Bear Clan recovers hundreds of syringes in North End garage
Patrol group searched garage on Flora Avenue with help of Winnipeg police on Wednesday
Winnipeg's Bear Clan Patrol recovered hundreds of used syringes on Wednesday after venturing into the garage of an empty North End home that had been on their radar for weeks.
James Favel, co-founder of the Bear Clan, said his team ran out of needle containers as they searched the garage on Flora Avenue with the help of a Winnipeg Police Service community support officer.
"The groups started to pick up what they could, ran out of containers, started using the pop bottles that were seen there, and then somebody ran back to the centre to pick up some more sharps containers."
In total, Favel said the group filled nine containers with 50 needles each, plus three plastic pop bottles, and left many more behind after the police officer who accompanied them called in help to secure the property.
The group had been keeping an eye on the garage and the driveways of both vacant homes next to it for weeks, Favel said, describing the garbage piled up around the garage. He said he doesn't know who's been using the space, but it appears to have been in use for some time.
He said the needle recovery was "quite a huge find."
"That's a one-off. There's been places where we found a hundred or, you know, hundred and a half, but never that many," he said.
Need to address poverty, substance abuse
Favel said the find highlights a problem with drugs in Winnipeg, and the need to find better solutions.
"There's all kinds of societal problems that are leading to this and we need to stem those problems first before we start pointing fingers," he said.
He wants to see barriers to social services and education eliminated, and the adoption of a harm-reduction strategy like a safe injection site.
"I'm not for IV drug use.

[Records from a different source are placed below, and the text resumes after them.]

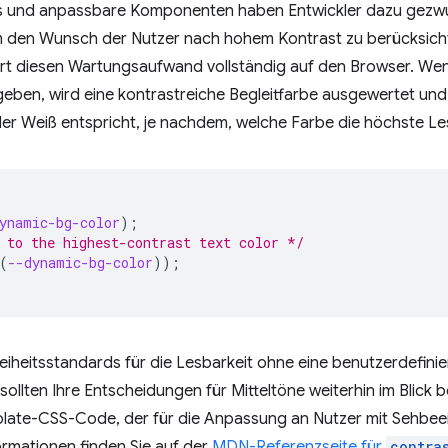
 und anpassbare Komponenten haben Entwickler dazu gezw
m den Wunsch der Nutzer nach hohem Kontrast zu berücksicht
rt diesen Wartungsaufwand vollständig auf den Browser. Wenn
eben, wird eine kontrastreiche Begleitfarbe ausgewertet und
r Weiß entspricht, je nachdem, welche Farbe die höchste Les
ynamic-bg-color
);
 to the highest-contrast text color */
(
--dynamic-bg-color
));
reiheitsstandards für die Lesbarkeit ohne eine benutzerdefin
sollten Ihre Entscheidungen für Mitteltöne weiterhin im Blick 
rplate-CSS-Code, der für die Anpassung an Nutzer mit Sehbe
formationen finden Sie auf der
MDN-Referenzseite für
contra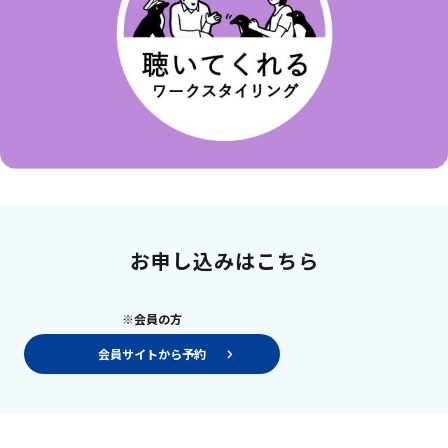
お申し込みはこちら
※会員の方
会員サイトから予約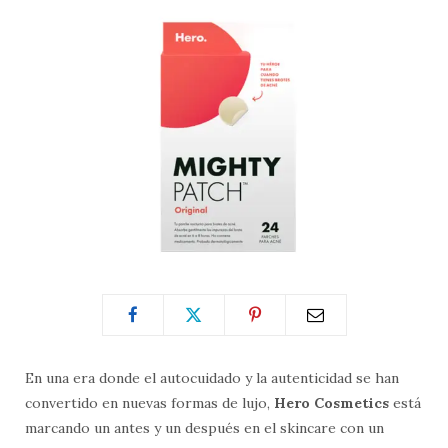
En una era donde el autocuidado y la autenticidad se han
convertido en nuevas formas de lujo,
Hero Cosmetics
está
marcando un antes y un después en el skincare con un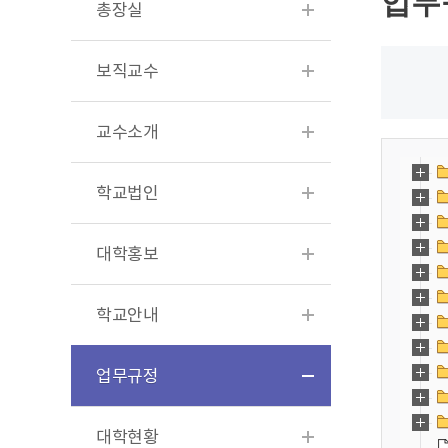
업무
총장실
보직교수
교수소개
학교법인
대학홍보
학교안내
업무규정
대학현황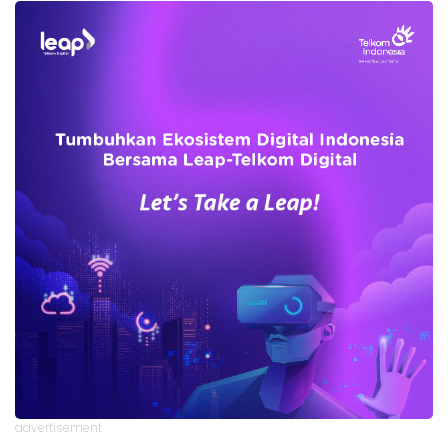
advertisement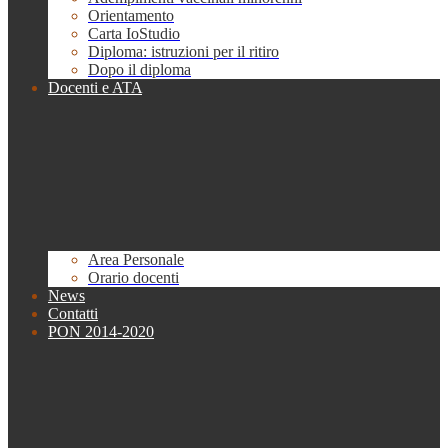
Orientamento
Carta IoStudio
Diploma: istruzioni per il ritiro
Dopo il diploma
Docenti e ATA
Area Personale
Orario docenti
News
Contatti
PON 2014-2020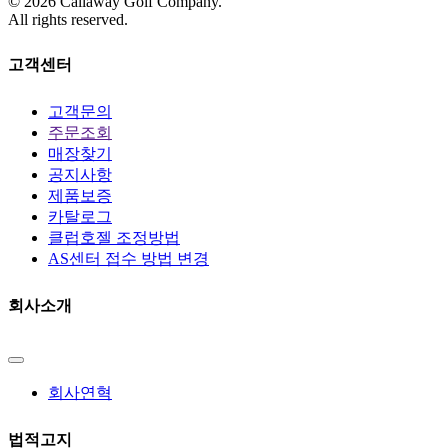
©
2026
Callaway Golf Company.
All rights reserved.
고객센터
고객문의
주문조회
매장찾기
공지사항
제품보증
카탈로그
클럽호젤 조정방법
AS센터 접수 방법 변경
회사소개
회사연혁
법적고지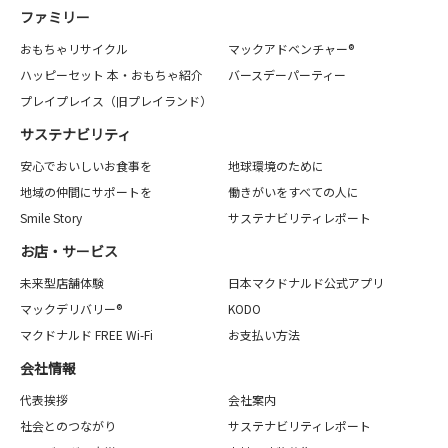
ファミリー
おもちゃリサイクル
マックアドベンチャー®
ハッピーセット 本・おもちゃ紹介
バースデーパーティー
プレイプレイス（旧プレイランド）
サステナビリティ
安心でおいしいお食事を
地球環境のために
地域の仲間にサポートを
働きがいをすべての人に
Smile Story
サステナビリティレポート
お店・サービス
未来型店舗体験
日本マクドナルド公式アプリ
マックデリバリー®
KODO
マクドナルド FREE Wi-Fi
お支払い方法
会社情報
代表挨拶
会社案内
社会とのつながり
サステナビリティレポート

But I am for safe injection sites. We have lost several community members over the last couple of years because we don't have that in place," he said.
"I say that if you can save a life then spend the money. Just do that. That's the right thing to do, if you can save a life."
He also wants to see various levels of government do more to combat poverty, which he believes is one of the root causes of substance abuse and crime in the community.
"I mean, there's so much that goes into, you know, being in such abject poverty that there's no hope, people give up," he said. "They start doing self-medicating, committing crimes."